According to Prof. Ahlstrom’s research, the cultivation of guanxi can be thought of as a form of significant “social capital,” which is formed over time and are based on trust and reciprocity. By having guanxi with domestic Chinese companies, foreign firms stand to gain in the following ways:

  • Domestic companies often possess “social capital” with the local authorities. So it is very useful for foreign companies seeking to establish new ventures and to expand within the country to build alliances with them.
  • Alliance partners can also help with dispute resolutions by managing problems with government officials, judges and the police.
  • Firms can receive privileges and state contracts by cultivating extensive networks through gifts, cash or favors for family members. Managers of indigenous companies can help their foreign business partners achieve these goals.
  • Connections with local government officials play a crucial role in conducting business smoothly. As the Chinese saying goes: It is impossible for a powerful dragon to crush the head of a local snake.
  • Guanxi can be essential in getting approval for imports, bank loans, favorable taxes, as well as favorable judgments.

The Cost of Guanxi

Guanxi can be valuable, however, it also carries costs and risks. For example, if the government official with whom a company has connections is suddenly out, the next person in power may not be so helpful or may work against the company if he or she happens to be a rival of the previous official, according to the study.

At the same time, negative issues such as corruption are also closely tied with guanxi, which raises an important issue: How can firms circumvent these negative aspects when they try to make use of guanxi?

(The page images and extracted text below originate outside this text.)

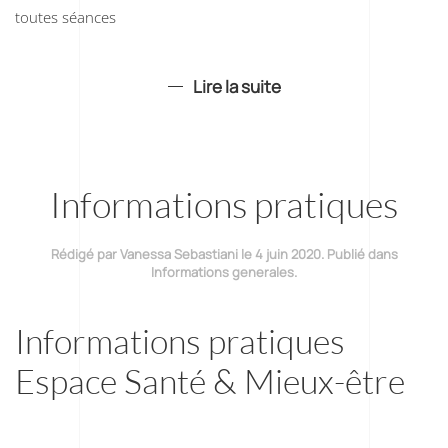
toutes séances
Lire la suite
Informations pratiques
Rédigé par Vanessa Sebastiani le
4 juin 2020
. Publié dans
Informations generales
.
Informations pratiques
Espace Santé & Mieux-être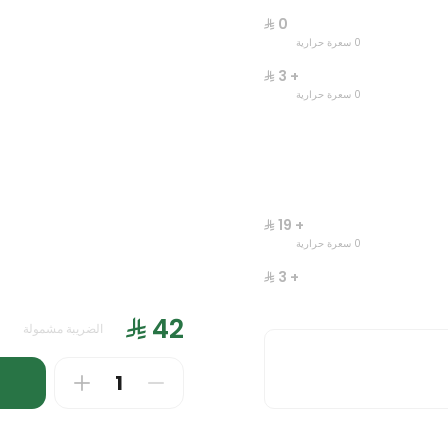
انك ات
وجبة ليتس
0 سعرة حرارية
0 سعرة حرارية
+ ⁨⁦‪‬ 3⁩
0 سعرة حرارية
+ ⁨⁦‪‬ 19⁩
0 سعرة حرارية
+ ⁨⁦‪‬ 3⁩
0 سعرة حرارية
س دجاج
جست دنك ات مارجريتا
+ ⁨⁦‪‬ 27⁩
الضريبة مشمولة
0 سعرة حرارية
0 سعرة حرارية
+ ⁨⁦‪‬ 7⁩
0 سعرة حرارية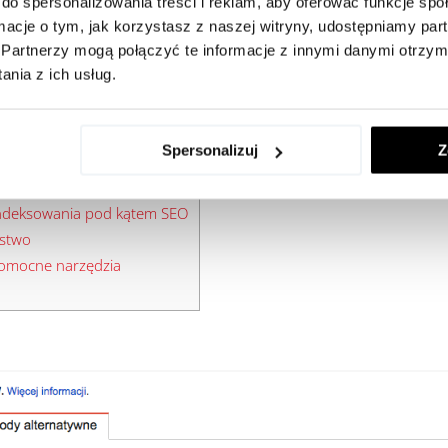
do spersonalizowania treści i reklam, aby oferować funkcje sp
 przychodzących
ormacje o tym, jak korzystasz z naszej witryny, udostępniamy p
 wewnętrznych
Partnerzy mogą połączyć te informacje z innymi danymi otrzym
kar ręcznych
nia z ich usług.
urządzeń mobilnych
Spersonalizuj
Z
ia
indeksowania pod kątem SEO
ństwo
pomocne narzędzia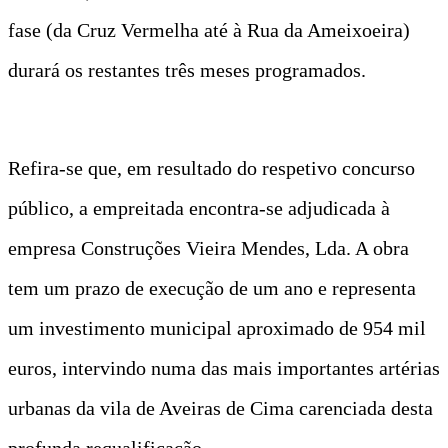
fase (da Cruz Vermelha até à Rua da Ameixoeira)
durará os restantes três meses programados.
Refira-se que, em resultado do respetivo concurso
público, a empreitada encontra-se adjudicada à
empresa Construções Vieira Mendes, Lda. A obra
tem um prazo de execução de um ano e representa
um investimento municipal aproximado de 954 mil
euros, intervindo numa das mais importantes artérias
urbanas da vila de Aveiras de Cima carenciada desta
profunda requalificação.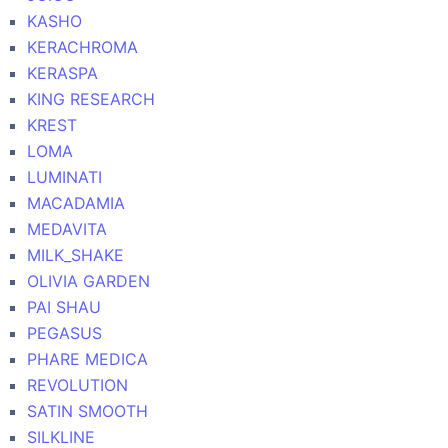
KASHO
KERACHROMA
KERASPA
KING RESEARCH
KREST
LOMA
LUMINATI
MACADAMIA
MEDAVITA
MILK_SHAKE
OLIVIA GARDEN
PAI SHAU
PEGASUS
PHARE MEDICA
REVOLUTION
SATIN SMOOTH
SILKLINE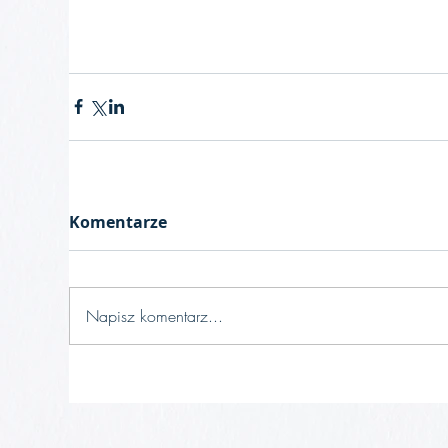
Komentarze
Napisz komentarz...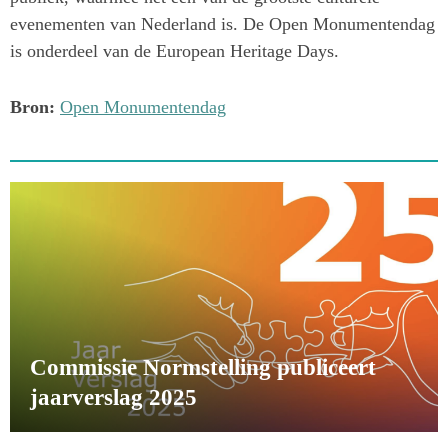
evenementen van Nederland is. De Open Monumentendag
is onderdeel van de European Heritage Days.
Bron:
Open Monumentendag
Commissie Normstelling publiceert
jaarverslag 2025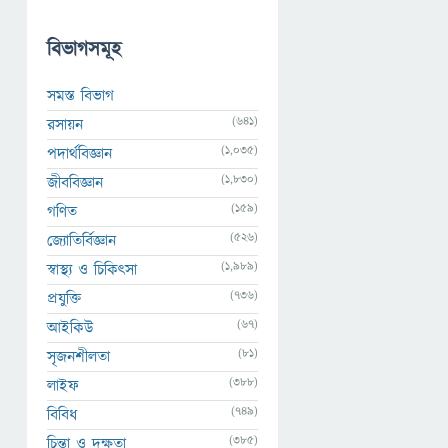
বিভাগসমূহ
সমস্ত বিভাগ
(641)
রসায়ন
(1,035)
পদার্থবিজ্ঞান
(1,830)
জীববিজ্ঞান
(159)
গণিত
(526)
জ্যোতির্বিজ্ঞান
(1,989)
স্বাস্থ্য ও চিকিৎসা
(736)
প্রযুক্তি
(67)
আইকিউ
(81)
সৃজনশীলতা
(388)
লাইফ
(749)
বিবিধ
(385)
চিন্তা ও দক্ষতা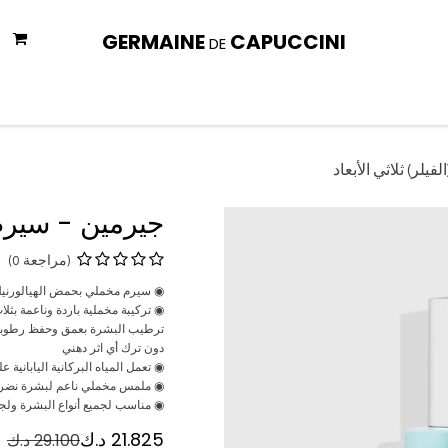
GERMAINE
CAPUCCINI
DE
المتجر
العناية بالجسم
العناية بالوجه
الحماية من الشمس
الع
فيلر) ثلاثي الأبعاد
جيرمين - سيرم ا
(مراجعة 0)
◉ سيرم مخملي بحمض الهيالورنيك الم
◉ تركيبة مخملية باردة وناعمة بث
ترطيب البشرة بعمق وحفظ رطوبته
دون ترك أي اثر دهني
◉ تعمل المياه البركانية اليابانية 
◉ ملمس مخملي ناعم لبشرة نضرة
◉ مناسب لجميع أنواع البشرة ولجمي
21.825
د.ك
29.100
د.ك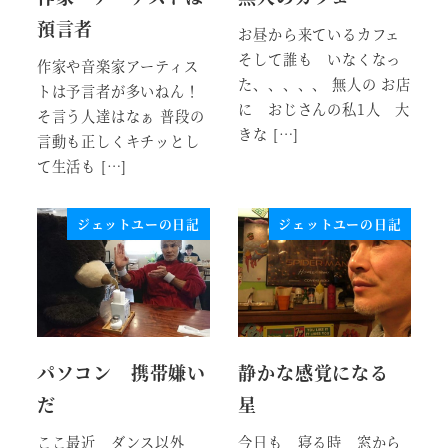
預言者
お昼から来ているカフェ
そして誰も いなくなっ
作家や音楽家アーティス
た、、、、、 無人の お店
トは予言者が多いねん！
に おじさんの私1人 大
そ言う人達はなぁ 普段の
きな […]
言動も正しくキチッとし
て生活も […]
ジェットユーの日記
ジェットユーの日記
パソコン 携帯嫌い
静かな感覚になる
だ
星
ここ最近 ダンス以外
今日も 寝る時 窓から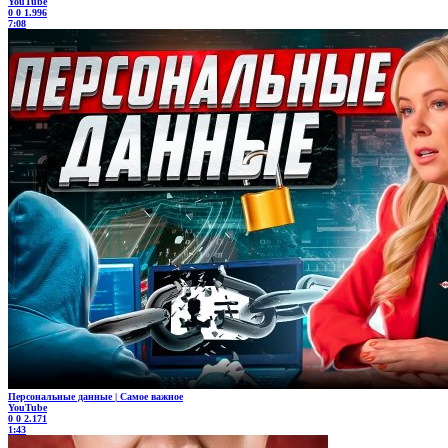
YouTube
0
0
1.996
7:08
Персональные данные | Самое важное
YouTube
0
0
2.171
1:43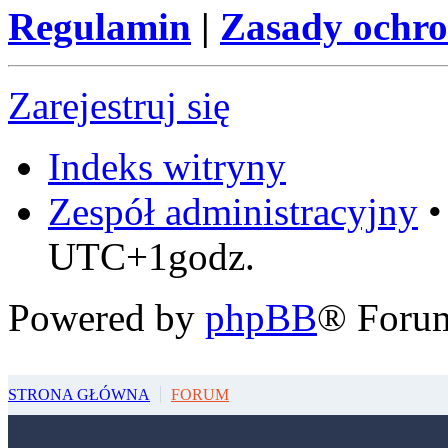
Regulamin
|
Zasady ochr
Zarejestruj się
Indeks witryny
Zespół administracyjny
UTC+1godz.
Powered by
phpBB
® Foru
STRONA GŁÓWNA
FORUM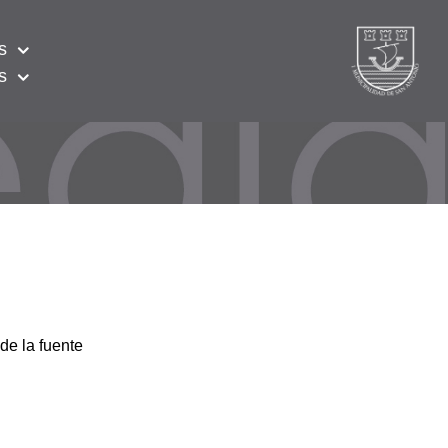
s
s
de la fuente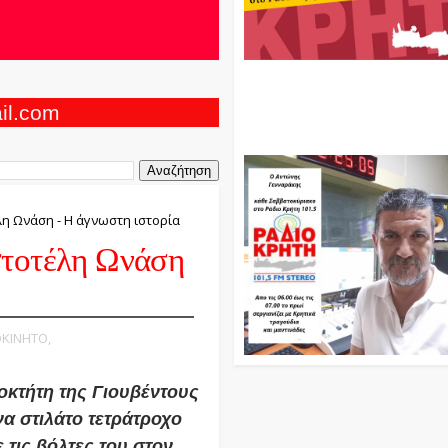
Ο Αντώνης Γενναράκης Στο Ρά
Κρήτη Κάθε Βράδυ Απο Τις 10
Τις 12 Με Θεματικές Εκπομπές
ail.com
Και Μουσικής
λη Ωνάση - Η άγνωστη ιστορία
στοτέλη Ωνάση
ΟΚΙΝΗΤΟ,
ιοκτήτη της Γιουβέντους
α στιλάτο τετράτροχο
τις βόλτες του στον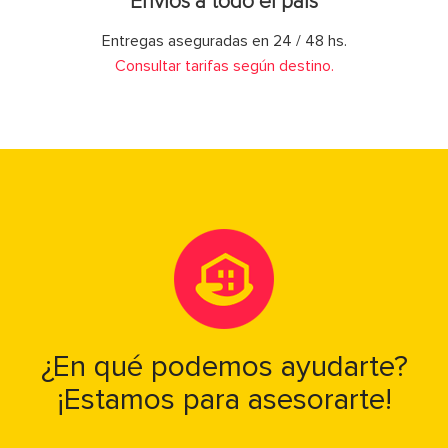
Envíos a todo el país
Entregas aseguradas en 24 / 48 hs.
Consultar tarifas según destino.
¿En qué podemos ayudarte?
¡Estamos para asesorarte!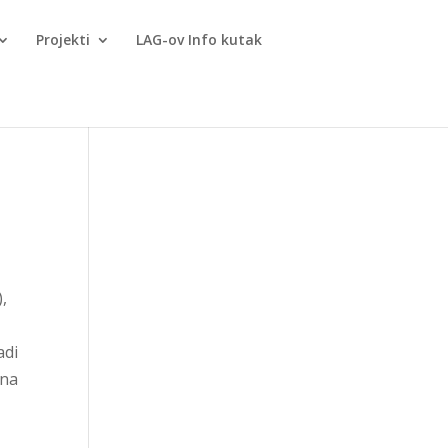
Projekti
LAG-ov Info kutak
),
adi
 na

Guanxi is an influence technique,“ says Prof. Ahlstrom. “Friendly connections can only get you to a certain point, but not all the way. Generally speaking, firms need to avoid the ethically questionable situations as best as they can and follow the law.”

Making It Work

For firms seeking alliance partners in China to leverage their guanxi with strategic parties, Prof. Ahlstrom and his coauthors have shared some tips:

  • Find the right person. It’s best for companies to hire a liaison person, who is experienced in handling guanxi with local government officials and regulators. “Depending on who the regulator is, hire a former city or county official, or a former village head,” suggests Prof. Ahlstrom. “That local person will be able to handle issues like permits, waste removals, taking regulators out for dinners, gift-giving and so on,” he adds. Companies may also want to consider hiring a consultant who has expertise in local as well as cross-border laws.
  • Know what you can and cannot offer. Companies should avoid situations where they may be forced to get involved in unethical and illegal practices. “Be honest and specific in identifying what you are and aren’t comfortable with,” he says.
  • Perform sufficient due diligence on your partners. It is vital to identify what the collaborators have to offer and to perform due diligence on them and their personnel.
  • Watch over the alliance. Once an alliance is formed, monitoring its progress should be on your list of priorities. To prevent frauds carried out by local partners, foreign firms should have managers in residence with control over the joint venture’s finances and property.

Lastly, Prof. Wong believes that to develop a long-term and deep guanxi with anyone in China, one has to go beyond the simple exchange of “I want to get something from you, so I’ll start doing favors for you” as the other party would easily detect your motives. “You need to find out what that person’s value system is,” says Prof. Wong. “Do him a favor only if you also share the same value and if it benefits yourself, too. There has to be a shared value before someone considers you a ‘family member.’ And this is what differentiates guanxi from the Western concept of networking,” he says.